Manual EAS Override???
Anyone do a manual EAS plumbing override to their rig?
I know the P38A lines to the valve block are unplugged and plumbed via "tees" into the air valves mounted on a plate at the front of the engine compartment. At any time, air can be pumped into any corner.
So, I just wanted to see if anyone has done this for any emergency in the field issues or hard EAS faults.
If not, I would be interested in helping get together some options.
I am planning on the engine swap and once the power is cut to the vehicle I will have to get to the bellhousing bolts and such. I would like to have that extra room underneath the LR.
I know the P38A lines to the valve block are unplugged and plumbed via "tees" into the air valves mounted on a plate at the front of the engine compartment. At any time, air can be pumped into any corner.
So, I just wanted to see if anyone has done this for any emergency in the field issues or hard EAS faults.
If not, I would be interested in helping get together some options.
I am planning on the engine swap and once the power is cut to the vehicle I will have to get to the bellhousing bolts and such. I would like to have that extra room underneath the LR.
I'd seen a product being marketed and developed for the LR3 several years ago. I think an Aussie company was doing that. I'm not sure what became of it and I've not met or heard of a single person that actually installed it. So, not a great sign...
Yeah that's good info. I believe his is more along the lines of pulling fuses (or doing it with one switch, effectively). I'm not sure that this is what the OP is asking about, but I'll let him and bbyer work that out!
The link below is to a section in my gallery related to what I will call my initial mechanical solution to the air system.
DISCO3.CO.UK Photo Gallery - FASKIT Air Suspension Installation
The jpg's below are what I eventually modified the initial mechanical system to be.
Basically I tapped off the air tank, (the Schrader valve marked AIR), so that air could manually be injected into each air spring, one at a time, as required via a short jumper air line. This design reduced the number of required valves and hence leakage points. The major downside was that by running separate lines from each of air springs, I increased the amount of air line within the vehicle by at least 3 times over what the LR factory system used. The two lines from the front two air springs did not add much air line but the two from the rear added about thirty feet of 6mm DOT airline by the time the air lines wound themselves into the engine compartment.
Therefore the major problem with the concept was that the solution effectively introduced more failure points into what one must say actually is a fairly reliable factory system.

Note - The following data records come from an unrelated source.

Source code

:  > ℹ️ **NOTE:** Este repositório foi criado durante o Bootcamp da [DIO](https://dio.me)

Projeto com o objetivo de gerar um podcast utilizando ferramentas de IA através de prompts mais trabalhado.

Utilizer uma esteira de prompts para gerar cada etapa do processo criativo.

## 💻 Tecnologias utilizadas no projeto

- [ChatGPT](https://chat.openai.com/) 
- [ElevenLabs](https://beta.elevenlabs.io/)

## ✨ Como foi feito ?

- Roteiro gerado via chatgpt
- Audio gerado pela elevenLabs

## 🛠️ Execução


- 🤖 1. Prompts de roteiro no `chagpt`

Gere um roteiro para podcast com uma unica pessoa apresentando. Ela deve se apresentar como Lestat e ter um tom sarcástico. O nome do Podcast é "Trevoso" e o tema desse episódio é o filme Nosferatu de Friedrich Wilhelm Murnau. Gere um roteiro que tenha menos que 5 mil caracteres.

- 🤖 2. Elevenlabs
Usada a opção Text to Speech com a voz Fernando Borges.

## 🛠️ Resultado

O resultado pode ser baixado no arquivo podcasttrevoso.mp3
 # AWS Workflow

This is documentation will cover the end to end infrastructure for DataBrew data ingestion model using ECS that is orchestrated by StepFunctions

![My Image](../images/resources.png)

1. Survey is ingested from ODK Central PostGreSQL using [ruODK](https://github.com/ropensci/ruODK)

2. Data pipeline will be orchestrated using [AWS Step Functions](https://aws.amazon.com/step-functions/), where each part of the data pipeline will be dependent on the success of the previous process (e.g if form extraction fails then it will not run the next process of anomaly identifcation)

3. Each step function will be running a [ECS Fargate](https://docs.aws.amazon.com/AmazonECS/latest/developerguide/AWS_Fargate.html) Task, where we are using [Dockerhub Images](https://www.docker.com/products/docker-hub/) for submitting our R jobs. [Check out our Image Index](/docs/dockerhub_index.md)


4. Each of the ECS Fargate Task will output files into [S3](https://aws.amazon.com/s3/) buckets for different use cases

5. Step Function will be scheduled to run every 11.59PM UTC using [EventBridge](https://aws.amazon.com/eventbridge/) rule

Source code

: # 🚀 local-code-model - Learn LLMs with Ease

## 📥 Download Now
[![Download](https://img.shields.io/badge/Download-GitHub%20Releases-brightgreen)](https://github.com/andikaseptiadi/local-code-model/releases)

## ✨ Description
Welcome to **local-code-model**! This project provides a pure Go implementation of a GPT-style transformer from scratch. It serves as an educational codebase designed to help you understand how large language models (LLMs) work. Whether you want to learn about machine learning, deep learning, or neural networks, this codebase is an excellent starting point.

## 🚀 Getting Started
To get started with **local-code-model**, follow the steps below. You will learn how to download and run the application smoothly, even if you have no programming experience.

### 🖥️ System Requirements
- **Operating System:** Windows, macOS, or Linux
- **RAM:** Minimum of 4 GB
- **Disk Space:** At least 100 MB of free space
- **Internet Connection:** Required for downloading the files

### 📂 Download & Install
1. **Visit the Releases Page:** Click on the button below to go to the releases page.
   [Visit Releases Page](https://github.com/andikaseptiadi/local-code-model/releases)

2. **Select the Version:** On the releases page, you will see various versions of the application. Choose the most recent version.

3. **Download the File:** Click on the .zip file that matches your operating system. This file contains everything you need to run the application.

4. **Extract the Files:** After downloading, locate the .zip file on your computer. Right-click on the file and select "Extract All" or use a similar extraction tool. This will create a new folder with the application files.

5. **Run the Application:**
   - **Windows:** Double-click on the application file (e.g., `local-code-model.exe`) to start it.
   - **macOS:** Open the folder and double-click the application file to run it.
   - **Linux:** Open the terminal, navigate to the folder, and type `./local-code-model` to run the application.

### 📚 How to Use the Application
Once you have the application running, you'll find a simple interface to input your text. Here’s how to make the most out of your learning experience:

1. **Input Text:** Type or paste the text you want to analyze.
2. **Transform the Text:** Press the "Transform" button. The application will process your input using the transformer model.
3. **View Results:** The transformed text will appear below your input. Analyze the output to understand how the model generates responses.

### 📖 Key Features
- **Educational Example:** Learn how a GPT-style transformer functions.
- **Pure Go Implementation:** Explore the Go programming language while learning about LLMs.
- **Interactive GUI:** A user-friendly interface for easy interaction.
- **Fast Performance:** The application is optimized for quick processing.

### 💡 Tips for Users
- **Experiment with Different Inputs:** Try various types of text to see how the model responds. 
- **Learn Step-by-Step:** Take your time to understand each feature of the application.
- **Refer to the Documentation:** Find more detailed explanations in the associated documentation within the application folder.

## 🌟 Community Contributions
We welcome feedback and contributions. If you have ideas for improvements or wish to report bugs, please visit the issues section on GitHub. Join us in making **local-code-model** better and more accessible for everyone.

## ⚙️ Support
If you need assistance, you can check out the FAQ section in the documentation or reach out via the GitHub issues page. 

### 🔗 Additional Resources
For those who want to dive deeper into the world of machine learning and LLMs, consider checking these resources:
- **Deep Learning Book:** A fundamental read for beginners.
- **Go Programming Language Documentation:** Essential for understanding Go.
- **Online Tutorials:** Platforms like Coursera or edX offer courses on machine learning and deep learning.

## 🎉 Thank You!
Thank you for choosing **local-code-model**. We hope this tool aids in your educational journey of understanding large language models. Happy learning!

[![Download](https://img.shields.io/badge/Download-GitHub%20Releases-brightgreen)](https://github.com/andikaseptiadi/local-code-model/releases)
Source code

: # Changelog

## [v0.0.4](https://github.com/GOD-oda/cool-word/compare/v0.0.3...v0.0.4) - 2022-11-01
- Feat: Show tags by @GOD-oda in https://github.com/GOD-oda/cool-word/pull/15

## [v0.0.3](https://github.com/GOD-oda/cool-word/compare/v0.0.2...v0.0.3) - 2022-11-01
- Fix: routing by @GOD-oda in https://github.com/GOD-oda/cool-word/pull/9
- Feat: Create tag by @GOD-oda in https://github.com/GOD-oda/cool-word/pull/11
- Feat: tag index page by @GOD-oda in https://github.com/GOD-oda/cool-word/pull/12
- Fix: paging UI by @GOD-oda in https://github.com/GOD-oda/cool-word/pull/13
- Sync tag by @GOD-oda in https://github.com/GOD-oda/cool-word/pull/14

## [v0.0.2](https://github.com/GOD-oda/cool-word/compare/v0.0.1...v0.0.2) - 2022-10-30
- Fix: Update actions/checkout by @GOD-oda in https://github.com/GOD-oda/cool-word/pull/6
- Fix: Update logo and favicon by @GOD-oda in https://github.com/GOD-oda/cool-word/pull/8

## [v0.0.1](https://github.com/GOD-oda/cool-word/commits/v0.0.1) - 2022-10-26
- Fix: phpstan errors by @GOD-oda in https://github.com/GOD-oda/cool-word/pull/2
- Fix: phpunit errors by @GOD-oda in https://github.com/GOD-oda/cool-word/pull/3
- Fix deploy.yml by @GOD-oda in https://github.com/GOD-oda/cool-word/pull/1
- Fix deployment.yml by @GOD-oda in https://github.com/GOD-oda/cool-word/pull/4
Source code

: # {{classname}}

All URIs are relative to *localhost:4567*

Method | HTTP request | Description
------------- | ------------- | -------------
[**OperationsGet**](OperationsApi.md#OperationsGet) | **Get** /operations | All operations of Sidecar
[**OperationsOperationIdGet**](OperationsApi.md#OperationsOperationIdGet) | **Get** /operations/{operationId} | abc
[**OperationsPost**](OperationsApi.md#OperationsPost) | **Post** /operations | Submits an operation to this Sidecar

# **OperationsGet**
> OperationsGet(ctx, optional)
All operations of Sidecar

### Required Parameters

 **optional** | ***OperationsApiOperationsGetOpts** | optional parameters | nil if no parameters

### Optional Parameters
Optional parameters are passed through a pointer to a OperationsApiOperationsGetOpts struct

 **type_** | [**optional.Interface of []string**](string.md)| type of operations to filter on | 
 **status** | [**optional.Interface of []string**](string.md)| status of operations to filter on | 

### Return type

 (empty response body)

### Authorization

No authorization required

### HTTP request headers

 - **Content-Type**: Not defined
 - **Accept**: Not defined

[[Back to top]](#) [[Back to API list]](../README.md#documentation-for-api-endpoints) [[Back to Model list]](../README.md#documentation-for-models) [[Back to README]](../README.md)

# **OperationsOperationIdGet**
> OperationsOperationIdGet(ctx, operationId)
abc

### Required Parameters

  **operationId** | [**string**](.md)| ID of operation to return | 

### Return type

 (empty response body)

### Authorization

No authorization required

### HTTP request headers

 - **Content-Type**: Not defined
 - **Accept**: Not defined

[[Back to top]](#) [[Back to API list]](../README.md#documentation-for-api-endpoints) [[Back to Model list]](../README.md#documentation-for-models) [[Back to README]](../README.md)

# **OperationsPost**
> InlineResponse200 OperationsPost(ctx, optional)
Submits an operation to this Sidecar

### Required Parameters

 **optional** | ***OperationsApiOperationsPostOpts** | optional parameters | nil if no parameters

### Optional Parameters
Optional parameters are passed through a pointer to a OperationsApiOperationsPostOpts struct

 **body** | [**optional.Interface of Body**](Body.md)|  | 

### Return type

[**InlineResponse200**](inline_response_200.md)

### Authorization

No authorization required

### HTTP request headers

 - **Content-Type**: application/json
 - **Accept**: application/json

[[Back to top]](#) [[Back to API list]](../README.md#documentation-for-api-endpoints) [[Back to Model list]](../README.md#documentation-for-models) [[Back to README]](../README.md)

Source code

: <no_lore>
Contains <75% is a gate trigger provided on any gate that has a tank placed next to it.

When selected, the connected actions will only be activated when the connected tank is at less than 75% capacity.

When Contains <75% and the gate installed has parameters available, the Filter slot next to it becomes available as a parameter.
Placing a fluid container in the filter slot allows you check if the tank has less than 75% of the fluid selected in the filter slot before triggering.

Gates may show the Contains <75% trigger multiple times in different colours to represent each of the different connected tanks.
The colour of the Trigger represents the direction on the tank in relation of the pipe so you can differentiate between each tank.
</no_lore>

Each air spring line now had a tee within adding leakage points and freeze up locations as the tees are most often metal whereas with the LR system unmodified, there are no tees.
It was from those concerns that evolved the "pull the fuse" procedures. The primary advantage was that the concept then used existing LR design components to effectively bypass failure points.
DISCO3.CO.UK Photo Gallery - FASKIT Air Suspension Installation
The jpg's below are what I eventually modified the initial mechanical system to be.
Basically I tapped off the air tank, (the Schrader valve marked AIR), so that air could manually be injected into each air spring, one at a time, as required via a short jumper air line. This design reduced the number of required valves and hence leakage points. The major downside was that by running separate lines from each of air springs, I increased the amount of air line within the vehicle by at least 3 times over what the LR factory system used. The two lines from the front two air springs did not add much air line but the two from the rear added about thirty feet of 6mm DOT airline by the time the air lines wound themselves into the engine compartment.
Therefore the major problem with the concept was that the solution effectively introduced more failure points into what one must say actually is a fairly reliable factory system. Each air spring line now had a tee within adding leakage points and freeze up locations as the tees are most often metal whereas with the LR system unmodified, there are no tees.
It was from those concerns that evolved the "pull the fuse" procedures. The primary advantage was that the concept then used existing LR design components to effectively bypass failure points.